Nicht nur Frauen kämpfen mit der Altersarmut, aber sind sie es doch, die am meisten leiden.

Erschöpft, nach Ruhe sich sehnend und was ist geblieben, von dieser einzigen Hoffnung, im Alter wird alles besser? Der Kampf geht weiter und werden sie krank, dann müssen die letzten Ersparnisse für die Medikamente herhalten und am Ende geht es ins Pflegeheim, wo man letztendlich geduldet wird.

Tatort Pflegeheim: Miese Betreuung und überfordertes Personal, immer öfters bekommen wir solche Schlagzeilen zu lesen. Nicht gerade beruhigend. Erst recht wenn ich mir so Gedanken über meine letzten Jahre mache.

Was erwartet uns in unserer „Heilen“ Welt?

Genmanipulierte Lebensmittel, privatisiertes Wasser, überteuerte Mieten, gefährliche Arznei-Cocktails im Alter, Rente, die nicht reicht, Bildung, die nicht gefördert wird, eine Meinung, die nicht mehr frei ist, Banken die gerettet werden wollen, neumodische Form der Sklaverei, auch Zeit- und Leiharbeiter genannt und am Ende ein Tatort Pflegeheim und sicher vieles Mehr…

Am 19.Juni spricht der Nobelpreisträger Obama wieder in Berlin.
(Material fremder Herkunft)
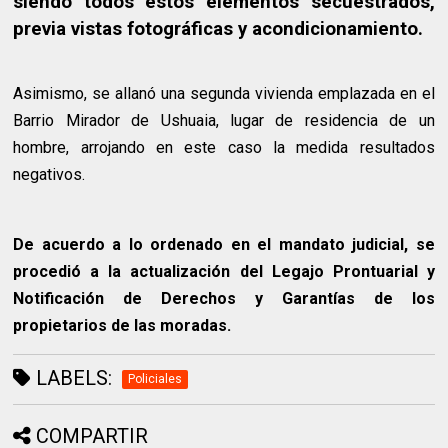
siendo todos estos elementos secuestrados,
previa vistas fotográficas y acondicionamiento.
Asimismo, se allanó una segunda vivienda emplazada en el
Barrio Mirador de Ushuaia, lugar de residencia de un
hombre, arrojando en este caso la medida resultados
negativos.
De acuerdo a lo ordenado en el mandato judicial, se
procedió a la actualización del Legajo Prontuarial y
Notificación de Derechos y Garantías de los
propietarios de las moradas.
LABELS:
Policiales
COMPARTIR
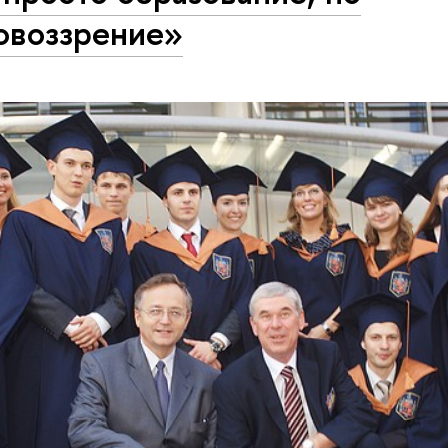
овоззрение»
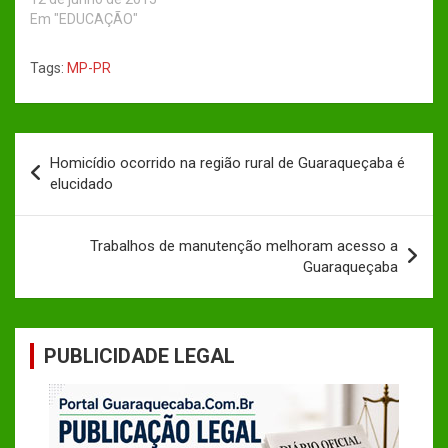
Prefeitura de
Em "EDUCAÇÃO"
Guaraqueçaba e ao
Governo do Estado do
Tags:
MP-PR
Paraná para que
garantam a conclusão
das obras de uma escola
na Ilha de Superagui. As
Navegação
instalações atuais são
Homicídio ocorrido na região rural de Guaraqueçaba é
de
incompatíveis para…
elucidado
Post
Trabalhos de manutenção melhoram acesso a
Guaraqueçaba
PUBLICIDADE LEGAL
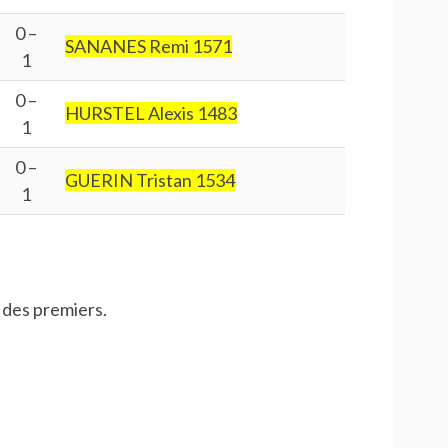
0 –
SANANES Remi 1571
1
0 –
HURSTEL Alexis 1483
1
0 –
GUERIN Tristan 1534
1
 des premiers.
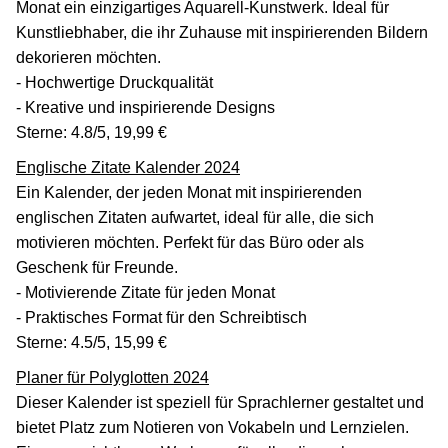
Monat ein einzigartiges Aquarell-Kunstwerk. Ideal für
Kunstliebhaber, die ihr Zuhause mit inspirierenden Bildern
dekorieren möchten.
- Hochwertige Druckqualität
- Kreative und inspirierende Designs
Sterne: 4.8/5, 19,99 €
Englische Zitate Kalender 2024
Ein Kalender, der jeden Monat mit inspirierenden
englischen Zitaten aufwartet, ideal für alle, die sich
motivieren möchten. Perfekt für das Büro oder als
Geschenk für Freunde.
- Motivierende Zitate für jeden Monat
- Praktisches Format für den Schreibtisch
Sterne: 4.5/5, 15,99 €
Planer für Polyglotten 2024
Dieser Kalender ist speziell für Sprachlerner gestaltet und
bietet Platz zum Notieren von Vokabeln und Lernzielen.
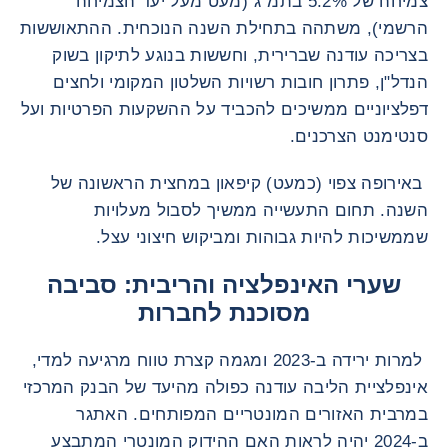
צמיחה של 5.2% בתמ"ג (מעט מעל יעד הצמיחה
הרשמי), משתהה בתחילת השנה הנוכחית. ההתאוששות
בצריכה עודנה שברירית, וחששות בנוגע לתיקון בשוק
הנדל"ן, פתרון חובות רשויות השלטון המקומי ולחצים
דפלציוניים ממשיכים להכביד על ההשקעות הפרטיות ועל
סנטימנט הצרכנים.
באירופה צפוי (כמעט) קיפאון במחצית הראשונה של
השנה. תחום התעשייה ממשיך לסבול מעלויות
שממשיכות להיות גבוהות ומביקוש חיצוני עצל.
שערי האינפלציה והריבית: סביבה
מסוכנת לחברות
למרות ירידה ב-2023 ומגמה קצרת טווח מרגיעה למדי,
אינפלציית הליבה עודנה כפולה מהיעד של הבנק המרכזי
במרבית האזורים המונטריים המפותחים. האתגר
ב-2024 יהיה לראות האם ההידוק המונטרי המתבצע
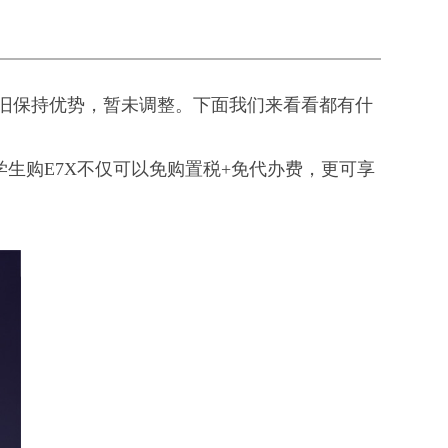
税价仍旧保持优势，暂未调整。下面我们来看看都有什
学生购E7X不仅可以免购置税+免代办费，更可享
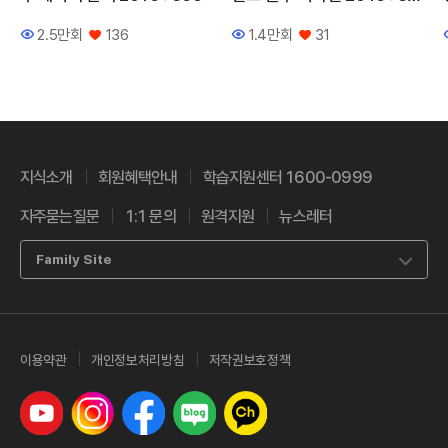
5
2.5만회
136
1.4만회
31
조회수
좋아요
조회수
좋아요
지식소개
회원혜택안내
학습지원센터 1600-0999
자주묻는질문
1:1 문의
원격지원
뉴스레터
Family Site
이용약관
개인정보처리방침
저작권보호정책
유튜브
인스타그램
페이스북
네이버 블로그
카카오톡 채널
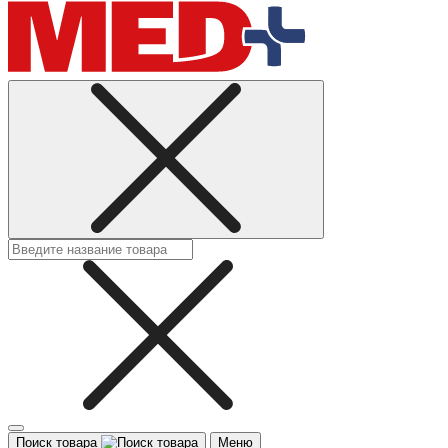
Поиск товара
Меню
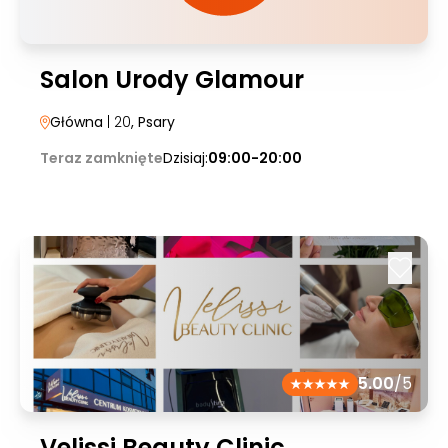
Salon Urody Glamour
Główna
| 20
, Psary
Teraz zamknięte
Dzisiaj:
09:00-20:00
5.00
/5
Velissi Beauty Clinic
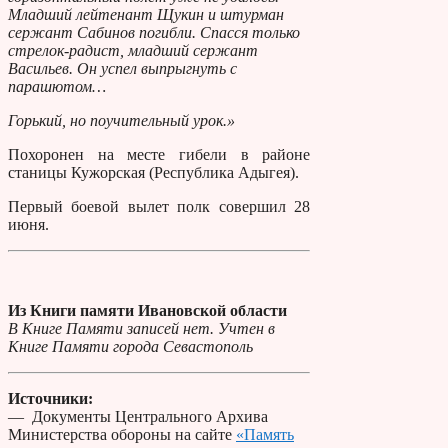
Младший лейтенант Щукин и штурман
сержант Сабинов погибли. Спасся только
стрелок-радист, младший сержант
Васильев. Он успел выпрыгнуть с
парашютом…
Горький, но поучительный урок.»
Похоронен на месте гибели в районе
станицы Кужорская (Республика Адыгея).
Первый боевой вылет полк совершил 28
июня.
Из Книги памяти Ивановской области
В Книге Памяти записей нет. Учтен в
Книге Памяти города Севастополь
Источники:
— Документы Центрального Архива
Министерства обороны на сайте
«Память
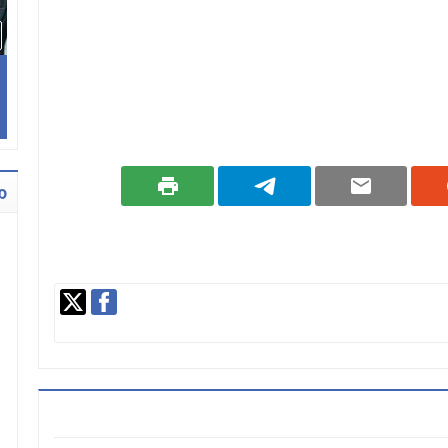
ع
ل
م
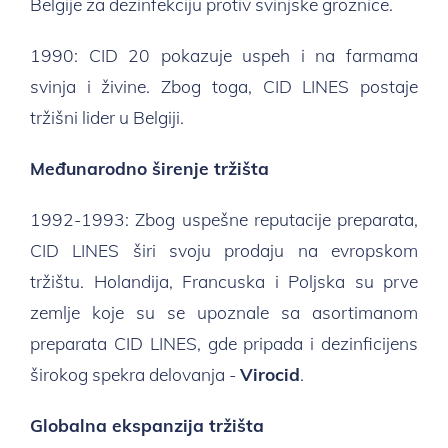
Belgije za dezinfekciju protiv svinjske groznice.
1990: CID 20 pokazuje uspeh i na farmama
svinja i živine. Zbog toga, CID LINES postaje
tržišni lider u Belgiji.
Međunarodno širenje tržišta
1992-1993: Zbog uspešne reputacije preparata,
CID LINES širi svoju prodaju na evropskom
tržištu. Holandija, Francuska i Poljska su prve
zemlje koje su se upoznale sa asortimanom
preparata CID LINES, gde pripada i dezinficijens
širokog spekra delovanja -
Virocid
.
Globalna ekspanzija tržišta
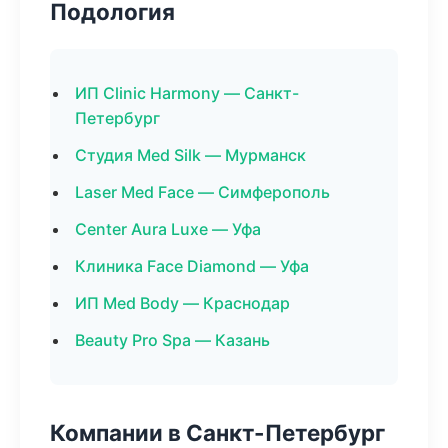
Подология
ИП Clinic Harmony — Санкт-
Петербург
Студия Med Silk — Мурманск
Laser Med Face — Симферополь
Center Aura Luxe — Уфа
Клиника Face Diamond — Уфа
ИП Med Body — Краснодар
Beauty Pro Spa — Казань
Компании в Санкт-Петербург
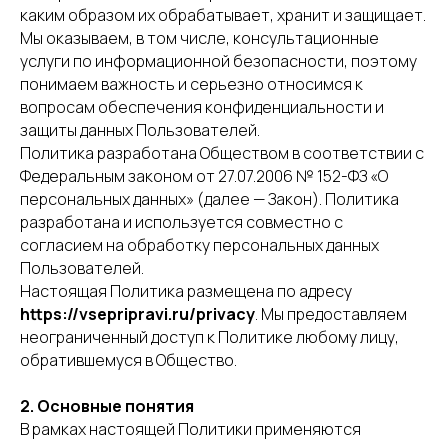
каким образом их обрабатывает, хранит и защищает.
Мы оказываем, в том числе, консультационные
услуги по информационной безопасности, поэтому
понимаем важность и серьезно относимся к
вопросам обеспечения конфиденциальности и
защиты данных Пользователей.
Политика разработана Обществом в соответствии с
Федеральным законом от 27.07.2006 № 152-ФЗ «О
персональных данных» (далее — Закон). Политика
разработана и используется совместно с
согласием на обработку персональных данных
Пользователей.
Настоящая Политика размещена по адресу
https://vsepripravi.ru/privacy
. Мы предоставляем
неограниченный доступ к Политике любому лицу,
обратившемуся в Общество.
2. Основные понятия
В рамках настоящей Политики применяются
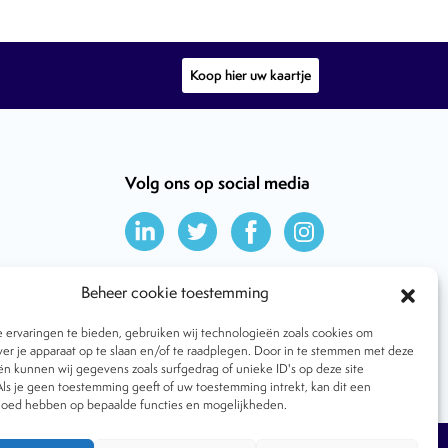
Koop hier uw kaartje
Volg ons op social media
Beheer cookie toestemming
ervaringen te bieden, gebruiken wij technologieën zoals cookies om
ver je apparaat op te slaan en/of te raadplegen. Door in te stemmen met deze
n kunnen wij gegevens zoals surfgedrag of unieke ID's op deze site
ls je geen toestemming geeft of uw toestemming intrekt, kan dit een
vloed hebben op bepaalde functies en mogelijkheden.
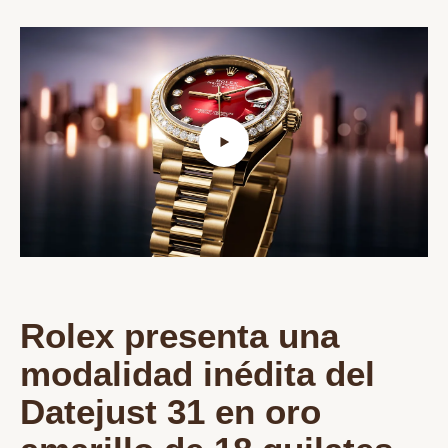
Rolex presenta una
modalidad inédita del
Datejust 31 en oro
Diesmal vor dem Brandenburger Tor, ein Mann, der einst als Hoffnungsträger galt, und wie nun bekannt wurde, mit dem Prism-Skandal in die Geschichte eingehen wird.

2008 – Als Herausforderungen für dieses Jahrhundert nannte er den Kampf gegen den Terrorismus, die Eindämmung des Klimawandels, die Kontrolle über die Atomwaffen und die Verteidigung der Menschenrechte in aller Welt. «Die Partnerschaft und die Kooperation unter den Nationen ist keine Frage. Sie ist der einzige Weg, die gemeinsame Sicherheit zu bewahren und die gemeinsame Menschlichkeit voranzubringen.» „Yes we can“

Was daraus geworden ist, darüber können Sie sich selber eine Meinung bilden.

Ich sage mir, mit „Yes we can“ können unsere sogenannte „heile“ Welt noch retten, indem wir zeigen: Nicht mit uns!

Für meine Kinder und Enkelkinder und die folgenden Generationen, denn die Sehnsucht nach Frieden und Freiheit wird bleiben, also suchen wir uns einen neuen Hoffnungsträger. Give us Hope!

Rien ne vas plus – nichts geht mehr, die Kugel rollt auf ihrer vorbestimmten Bahn, nur dass wir uns keineswegs in einem Spielcasino befinden, sondern dass das metallische Rund unsere „heile“ Welt darstellt.